Sin dai titoli di testa, una serie di fermo immagine che ritraggono animali selvatici, intelligentemente inseriti alla fine del primo episodio, possiamo intuire il leitmotiv di Storie pazzesche, il secondo lungometraggio di Damián Szifron prodotto dalla El Deseo di Pedro ed Agustín Almodóvar. In realtà anche il titolo originale, Relatos Salvajes, sarebbe abbastanza esplicito se nella traduzione italiana non gli avessero attribuito un significato abbastanza diverso. Infatti gli episodi che Szifron ci propone sono sì storie pazzesche ma ciò che più interessa al regista è l’elemento selvaggio che riporta l’uomo alla sua vera natura, una natura imbrigliata dalle convinzioni (e dalle ipocrisie) della società capitalistica occidentale. Quest’ultime sono state elaborate per favorire il vivere cosiddetto civile e, in teoria, per tutelare gli elementi più deboli delle società, ma col tempo sono invece divenuti strumenti delle classi più forti per  perpetrare sopraffazione e ingiustizia.

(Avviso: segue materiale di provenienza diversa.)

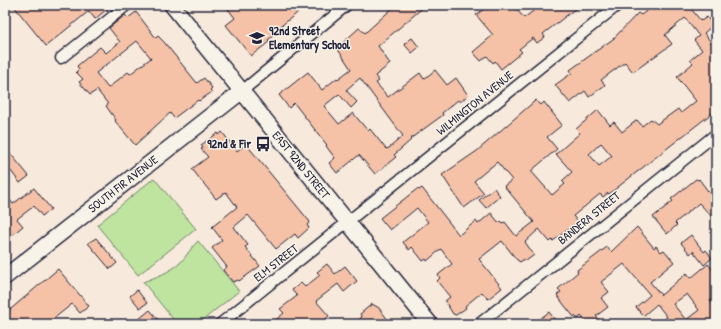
<svg xmlns="http://www.w3.org/2000/svg" width="721" height="329" viewBox="0 0 721 329" font-family="'Patrick Hand',sans-serif">
<style>
.green{fill:#bee49f;stroke:#70836d}
.building{fill:#f6c2a7;stroke:#22223b;fill-rule:evenodd}
.lines{fill:none;stroke-linecap:round;stroke-linejoin:round}
.street-casing{stroke:#22223b;stroke-width:13}
.secondary-casing{stroke:#22223b;stroke-width:18}
.street{stroke:#f7f3e8;stroke-width:10}
.secondary{stroke:#f7f3e8;stroke-width:15}
.labels{text-anchor:middle;stroke-width:3;stroke-linejoin:round;paint-order:stroke}
.poi-label{font-size:12px;font-weight:bold;fill:#22223b;stroke:#f7f3e8;text-anchor:start}
.street-label{font-size:12px;fill:#22223b;stroke:#f7f3e8}
</style>
<rect width="100%" height="100%" fill="#f7e9db"/>
<filter id="ink" filterUnits="userSpaceOnUse"><feTurbulence type="fractalNoise" baseFrequency=".025" numOctaves="2"/><feDisplacementMap in="SourceGraphic" scale="8" xChannelSelector="R" yChannelSelector="G"/><feConvolveMatrix kernelMatrix="1 2 1 2 8 2 1 2 1" color-interpolation-filters="sRGB"/></filter>
<g filter="url(#ink)">
<g class="green">
<polygon points="154,178 196,229 138,275 97,225"/>
<path d="M198,241L239,291L198,324H177L143,282C156,277 170,272 180,263C187,256 191,247 198,241Z"/>
</g>
<g class="building">
<polygon points="13,5 112,5 95,19 89,11 46,46"/>
<polygon points="225,5 307,5 271,34 273,36 268,40 270,41 251,56 226,25 235,18"/>
<path d="M396,5H426L378,46L390,64L375,76L379,81L376,83L388,97L420,73L424,79L435,70L447,85L456,78L468,95L460,102L458,100L442,113L443,115L410,139L411,140L394,155L396,157L375,174L359,155L337,173L329,163L335,158L326,146L327,145L323,140L294,103L289,108L279,95L308,72L322,90L337,78L338,79L351,69L337,48L359,28L365,33ZM360,78L403,136L389,148L386,149L370,129L368,131L353,113L339,124L324,106L339,94L351,108L357,102L346,90Z"/>
<polygon points="489,5 498,5 501,9 506,5 513,5 524,18 541,5 580,5 543,34 545,37 537,43 533,38 519,49 522,52 501,69 495,61 493,63 487,56 481,61 473,52 493,35 476,15"/>
<path d="M654,5H688L701,21L707,17L713,25L704,33L716,49V110L609,194L608,193L603,197L600,194L573,216L578,222L553,241L552,240L550,242L539,229L525,242L534,255L526,261L524,259L520,262L517,260L502,241L479,259L502,288L488,299L482,292L465,306L466,308L456,315L453,314L445,301L450,297L437,281L440,278L438,275L452,264L441,249L427,261L426,259L423,261L412,247L409,250L403,242L428,222L417,208L390,230L380,218L417,189L419,190L422,188L459,235L476,221L478,224L491,213L499,223L501,221L503,223L505,222L516,236L534,222L504,186L512,180L497,162L474,181L484,193L464,208L442,175L477,151L536,100L541,105L544,102L562,125L547,137L557,149L531,171L552,195L565,184L562,181L572,172L556,154L580,133L576,129L598,110L610,125L614,122L622,132L637,120L642,126L651,119L657,124L678,109L681,113L696,101L677,77L693,63L690,60L702,50L694,40L699,36L685,18L665,35L672,44L633,72L625,62L601,80L605,85L589,97L585,91L570,103L555,85L572,73L570,70L613,39L638,13L641,15ZM601,143L612,156L599,166L589,154Z"/>
<path d="M136,12L156,38L158,36L164,42L197,83L204,78L212,88L210,90L212,92L199,101L198,100L174,118L170,113L135,145L115,121L116,120L106,106L108,104L97,90L90,95L79,82L83,79L76,72L79,69L77,66L100,47L106,53L120,42L109,28L125,15L128,18ZM137,41L151,58L130,74L128,72L108,88L96,73Z"/>
<polygon points="412,38 419,47 412,53 404,44"/>
<polygon points="222,132 237,151 246,144 310,222 307,225 309,228 298,238 295,234 276,249 248,215 234,227 248,245 245,247 260,266 239,281 238,280 233,282 223,270 227,267 212,248 222,240 212,227 237,207 226,192 216,199 192,169 208,157 201,149 203,148 201,145 218,133 219,135"/>
<polygon points="5,147 29,176 20,183 11,171 5,176"/>
<polygon points="696,179 698,180 699,179 716,202 716,221 699,203 675,223 677,225 667,234 653,217 673,201 671,199"/>
<polygon points="34,188 51,209 42,216 34,206 17,219 23,226 5,241 5,205 10,200 13,204"/>
<polygon points="494,188 500,196 486,208 479,200"/>
<path d="M637,227L654,248L656,246L661,252L664,250L674,262L650,282L661,295L687,273L691,278L708,264L716,274V296L710,301L716,308V324H658L667,317L657,304L643,316L636,307L650,295L624,264L601,282L609,292L601,298L608,307L596,316L603,324H588L581,316L578,319L575,316L574,317L565,306L557,295L561,292L558,289L578,272L577,270L585,264L607,247L611,252ZM687,294L699,310L686,320L673,304Z"/>
<polygon points="691,235 704,252 706,250 712,258 704,265 693,251 690,254 681,243"/>
<polygon points="96,238 117,263 110,269 88,243"/>
<polygon points="327,264 335,274 345,266 357,281 344,292 338,284 316,301 329,316 320,324 271,324 284,313 280,309 297,296 292,290 301,283 305,287 320,275 317,272"/>
<polygon points="58,269 89,306 80,313 72,304 52,320 55,324 26,324 23,320 19,324 8,324 5,320 5,314"/>
<polygon points="137,290 147,303 140,308 130,296"/>
<polygon points="372,304 379,308 391,324 354,324 362,317 360,314"/>
<polygon points="150,310 162,324 133,324"/>
<polygon points="549,312 558,324 533,324"/>
</g>
<g class="lines">
<g class="street-casing">
<g id="street">
<polyline points="61,58 127,5"/>
<polyline points="242,91 347,5"/>
<polyline points="220,324 618,5"/>
<polyline points="479,324 716,134"/>
</g>
</g>
<g class="secondary-casing">
<g id="secondary">
<polyline points="172,5 430,324"/>
<polyline points="5,277 242,91"/>
</g>
</g>
<use href="#street" class="street"/>
<use href="#secondary" class="secondary"/>
</g>
</g>
<defs>
<g id="school-bare" transform="scale(1.2)"><path d="M0-5L7-2L0 1L-7-2ZM-4 1L0 2.5L4 1V4Q0 6-4 4Z" fill="#22223b" stroke="#f7f3e8" stroke-width="2.5" paint-order="stroke"/></g>
<g id="bus-bare" transform="scale(1.2)"><path d="M-5-6H5V4H4V6H2V4H-2V6H-4V4H-5ZM-3.5-4V0h7V-4ZM-3.5 1.2v1.5H-2V1.2ZM2 1.2v1.5H3.5V1.2Z" fill="#22223b" stroke="#f7f3e8" stroke-width="2.5" paint-order="stroke"/></g>
</defs>
<g fill-rule="evenodd">
<use href="#school-bare" x="257" y="38"/>
<use href="#bus-bare" x="263" y="144"/>
</g>
<g class="labels">
<g class="poi-label">
<text x="269" y="35">92nd Street<tspan x="269" dy="14">Elementary School</tspan></text>
<text x="251" y="148" text-anchor="end">92nd &amp; Fir</text>
</g>
<g class="street-label">
<text transform="translate(475 103) rotate(-39)" y="4">WILMINGTON AVENUE</text>
<text transform="translate(301 165) rotate(51)" y="4">EAST 92ND STREET</text>
<text transform="translate(123 184) rotate(-38)" y="4">SOUTH FIR AVENUE</text>
<text transform="translate(589 218) rotate(-39)" y="4">BANDERA STREET</text>
<text transform="translate(276 263) rotate(-38)" y="4">ELM STREET</text>
</g>
</g>
<rect width="721" height="329" fill="none" stroke="#f7f3e8" stroke-width="20"/>
<rect x="10" y="10" width="701" height="309" fill="none" stroke="#22223b" stroke-width="1.5" filter="url(#ink)"/>
</svg>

Così può capitare che una giovane cameriera possa incontrare, nel locale in cui lavora, l’uomo che ha distrutto la sua famiglia in veste di cliente. Costui è un usuraio, quindi un criminale ma, essendo dalla parte dei poteri forti, è tranquillamente a piede libero e, anzi, sta anche per candidarsi come sindaco del suo paese. Oppure succede che un bellimbusto con una potente macchina nuova si senta in diritto di insultare un contadino che procede sulla sua stessa strada ad una velocità meno sostenuta. Abbiamo anche un esempio dell’arroganza dello stato nell’episodio in cui un ingegnere viene vessato a causa di una multa per sosta vietata, o della persistenza delle strutture familiari ingabbianti nell’episodio in cui una giovane sposina scopre di essere stata tradita proprio nel giorno del suo matrimonio.

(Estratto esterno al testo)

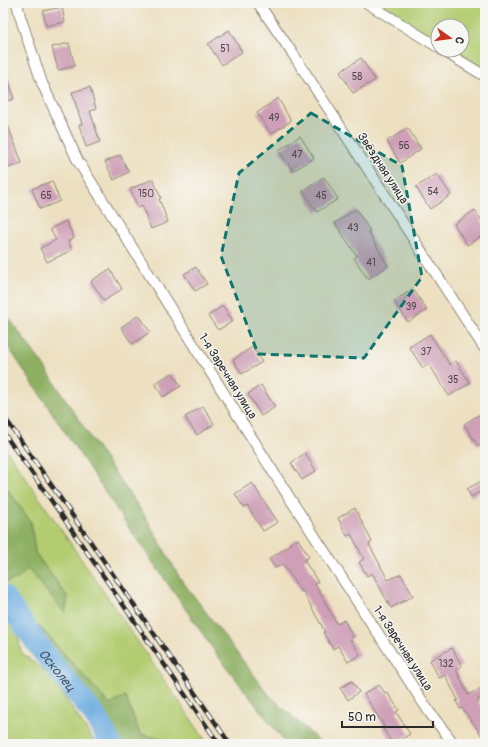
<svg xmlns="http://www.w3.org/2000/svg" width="488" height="747" font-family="Pangolin,sans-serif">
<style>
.green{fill:#b3cc71;stroke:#6f7c4e}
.forest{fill:#8eb063;stroke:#5c6e47}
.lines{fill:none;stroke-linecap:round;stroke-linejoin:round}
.river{stroke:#6dade1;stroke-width:22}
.building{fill:#ce9fb6}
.minor-casing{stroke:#8c8676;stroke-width:12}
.minor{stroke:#fff;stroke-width:10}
.rail-casing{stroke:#2b2b2b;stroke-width:4.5}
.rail{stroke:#f6f6f2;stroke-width:3;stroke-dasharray:9;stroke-linecap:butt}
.marked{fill:#0f766e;fill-opacity:0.2;stroke:#0f766e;stroke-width:3;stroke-dasharray:8 5;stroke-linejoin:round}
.labels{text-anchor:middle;stroke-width:3;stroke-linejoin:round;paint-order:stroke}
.number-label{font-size:10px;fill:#54484e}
.street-label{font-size:12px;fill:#2b2b2b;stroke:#f6f6f2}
.water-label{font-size:13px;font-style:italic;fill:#42586b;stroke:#f6f6f2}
</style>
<rect width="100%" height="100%" fill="#f6f6f2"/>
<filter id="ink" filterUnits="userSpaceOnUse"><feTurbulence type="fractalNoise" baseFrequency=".025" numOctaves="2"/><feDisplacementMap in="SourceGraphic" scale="8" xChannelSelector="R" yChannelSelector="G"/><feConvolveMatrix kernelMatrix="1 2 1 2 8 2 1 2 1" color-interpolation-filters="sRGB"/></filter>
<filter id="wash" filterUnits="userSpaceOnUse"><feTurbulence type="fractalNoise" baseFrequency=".012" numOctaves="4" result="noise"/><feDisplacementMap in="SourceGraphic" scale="16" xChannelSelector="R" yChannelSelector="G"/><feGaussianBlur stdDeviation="0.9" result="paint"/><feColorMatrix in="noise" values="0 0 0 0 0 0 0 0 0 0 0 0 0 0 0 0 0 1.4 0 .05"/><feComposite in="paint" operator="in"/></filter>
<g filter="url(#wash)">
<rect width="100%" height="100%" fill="#ede0c1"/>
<path class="green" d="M 369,3 L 485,3 L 485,75 L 444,50 L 462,50 L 462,26 L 438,26 L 438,46 Z
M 3,445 L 208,744 L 165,744 L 166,740 L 140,734 L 125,696 L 110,705 L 40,627 L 24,621 L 3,590 L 3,583 L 19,578 L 28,569 L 65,613 L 68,597 L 35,553 L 31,522 L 3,483 Z
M 3,620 L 16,624 L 21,652 L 50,676 L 96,744 L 3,744 Z"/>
<path class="forest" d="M 3,310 L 44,366 L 92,440 L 145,516 L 180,578 L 269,695 L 322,744 L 286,744 L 218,656 L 129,528 L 3,339 Z
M 3,483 L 31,522 L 35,553 L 68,598 L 65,613 L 28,569 L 19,578 L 3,583 Z
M 24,621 L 40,627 L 110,705 L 125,696 L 140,734 L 166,740 L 165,744 L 115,744 L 98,714 L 46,651 Z"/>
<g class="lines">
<path class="river" id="s1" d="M 3,596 L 43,652 L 95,716 L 111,744"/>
</g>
<g id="blocks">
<path class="building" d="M 62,7 L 65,22 L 46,26 L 43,11 Z
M 229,30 L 242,52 L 222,65 L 208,44 Z
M 69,43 L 75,66 L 58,70 L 52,47 Z
M 361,58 L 375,80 L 353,93 L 340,72 Z
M 6,69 L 14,99 L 3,102 L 3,70 Z
M 90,87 L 96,109 L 90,111 L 100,142 L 86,147 L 79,125 L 82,124 L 72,92 Z
M 278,98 L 291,121 L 271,134 L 257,113 Z
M 3,115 L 4,115 L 22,163 L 5,169 L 3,163 Z
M 408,128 L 421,149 L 400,163 L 387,141 Z
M 300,136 L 314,158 L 293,171 L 279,150 Z
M 120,155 L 129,172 L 114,180 L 105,162 Z
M 437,174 L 451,195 L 430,209 L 416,187 Z
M 324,177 L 338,199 L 317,212 L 303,191 Z
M 153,179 L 161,198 L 159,199 L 168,222 L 151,229 L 142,206 L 138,208 L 130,189 Z
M 52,181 L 60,201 L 40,209 L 32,189 Z
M 356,209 L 370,231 L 368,232 L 388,266 L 368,279 L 354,258 L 357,256 L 335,223 Z
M 475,210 L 485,226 L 485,234 L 467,245 L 454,224 Z
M 66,221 L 74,238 L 68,241 L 72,250 L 47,262 L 40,248 L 56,240 L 50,229 Z
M 196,267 L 207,284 L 195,291 L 184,274 Z
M 110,269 L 122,289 L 104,301 L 91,281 Z
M 413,289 L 427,310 L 408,322 L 394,301 Z
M 223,306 L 233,321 L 218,330 L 208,316 Z
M 139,315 L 150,332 L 132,344 L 121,327 Z
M 430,334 L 450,365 L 456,361 L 470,383 L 449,396 L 429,364 L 423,368 L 409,347 Z
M 252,347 L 262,362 L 242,374 L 233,360 Z
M 172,373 L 181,386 L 163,397 L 155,383 Z
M 261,385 L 275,407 L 261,416 L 248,394 Z
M 203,406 L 214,424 L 197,435 L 185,417 Z
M 485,411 L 485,441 L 478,446 L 464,424 Z
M 305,453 L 316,471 L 302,480 L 291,463 Z
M 485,479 L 485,489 L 471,497 L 467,489 Z
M 252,483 L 278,522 L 263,531 L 247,506 L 244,508 L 235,494 Z
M 355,508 L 372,542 L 369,544 L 388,580 L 401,574 L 413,596 L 391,608 L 372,573 L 367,576 L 359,562 L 364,559 L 351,534 L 347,536 L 338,518 Z
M 298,539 L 309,557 L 304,560 L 318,582 L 315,584 L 337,624 L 344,620 L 353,637 L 350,639 L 360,655 L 348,662 L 338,646 L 333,649 L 323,632 L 325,632 L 303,591 L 301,592 L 283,564 L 275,568 L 269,559 L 290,545 L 289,544 Z
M 452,648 L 462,666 L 456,669 L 468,695 L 485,686 L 485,696 L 477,700 L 485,712 L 485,740 L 462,708 L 460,709 L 456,701 L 458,700 L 445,675 L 439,678 L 430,660 Z
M 352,681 L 359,692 L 348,700 L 340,688 Z
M 379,685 L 385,693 L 387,692 L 399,710 L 396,712 L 410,734 L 394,744 L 393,744 L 382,727 L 384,726 L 364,694 Z"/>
</g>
</g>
<g filter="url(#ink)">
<use href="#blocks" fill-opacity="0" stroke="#8c8676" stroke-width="1"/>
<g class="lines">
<g class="minor-casing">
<path id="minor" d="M 17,3 L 20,16 L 42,83 L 78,161 L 289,497 L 430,713 L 454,744
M 258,3 L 293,54 L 485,349
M 367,3 L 438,47
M 442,50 L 485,76"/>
</g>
<use href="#minor" class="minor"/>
<g class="rail-casing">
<path id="rail" d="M 3,415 L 230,744
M 3,432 L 60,513 L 219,744"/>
</g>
<use href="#rail" class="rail"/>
</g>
</g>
<path class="marked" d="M 311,113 L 402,166 L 422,277 L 364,358 L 258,354 L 221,256 L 239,173 Z"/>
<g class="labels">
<g class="number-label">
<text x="225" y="52">51</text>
<text x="357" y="80">58</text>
<text x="274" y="121">49</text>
<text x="404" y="149">56</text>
<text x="297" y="158">47</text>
<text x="433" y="195">54</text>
<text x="146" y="197">150</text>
<text x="46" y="199">65</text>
<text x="321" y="199">45</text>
<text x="353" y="231">43</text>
<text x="371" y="266">41</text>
<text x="411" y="310">39</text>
<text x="426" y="355">37</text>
<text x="453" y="383">35</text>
<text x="446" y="667">132</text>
</g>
<g class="street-label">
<text transform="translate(383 168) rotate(57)" y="4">Звёздная улица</text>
<text transform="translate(228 376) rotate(58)" y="4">1-я Заречная улица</text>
<text transform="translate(403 648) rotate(57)" y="4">1-я Заречная улица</text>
</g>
<g class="water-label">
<text dy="5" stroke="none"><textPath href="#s1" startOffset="92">Осколец</textPath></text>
</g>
</g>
<rect width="488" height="747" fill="none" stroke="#f6f6f2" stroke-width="16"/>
<g transform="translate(450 38) rotate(104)"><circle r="19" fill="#f6f6f2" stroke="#a5a5a2"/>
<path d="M0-3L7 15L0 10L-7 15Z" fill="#c8321e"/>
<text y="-6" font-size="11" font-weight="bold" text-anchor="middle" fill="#2b2b2b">С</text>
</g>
<path d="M342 721v6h91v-6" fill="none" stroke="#2b2b2b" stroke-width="2"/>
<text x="348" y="721" font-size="12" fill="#2b2b2b" stroke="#f6f6f2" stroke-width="3" paint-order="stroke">50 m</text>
</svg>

La forza catartica di Storie pazzesche sta nella reazione dei protagonisti di queste vicende. Essi, infatti, non incassano il colpo, come solitamente succede nella realtà, ma decidono di dare sfogo ai loro istinti più ancestrali reagendo all’ingiustizia subita tramite una potente carica distruttiva. La violenza è vista come un atto liberatorio, l’unico che può portare finalmente giustizia in un mondo in cui i veri predatori ormai si affidano alle leggi ed ai loro vari cavilli per trionfare. Il messaggio di questo film è forse un po’ esasperato ed estremo ma è anche un segno dei tempi. Ogni episodio si conclude con una dissolvenza in uscita sul nero, quasi a volere personificare l’oscurità che alberga in ognuno di noi e quella in cui vivono tutti i nostri istinti meno nobili e rimossi. Szifron ci ricorda, anche facendo uso di molto humour nero, che in ognuno di noi, animali addomesticati, alberga un essere selvatico pronto a venir fuori quando la pressione si fa troppo alta.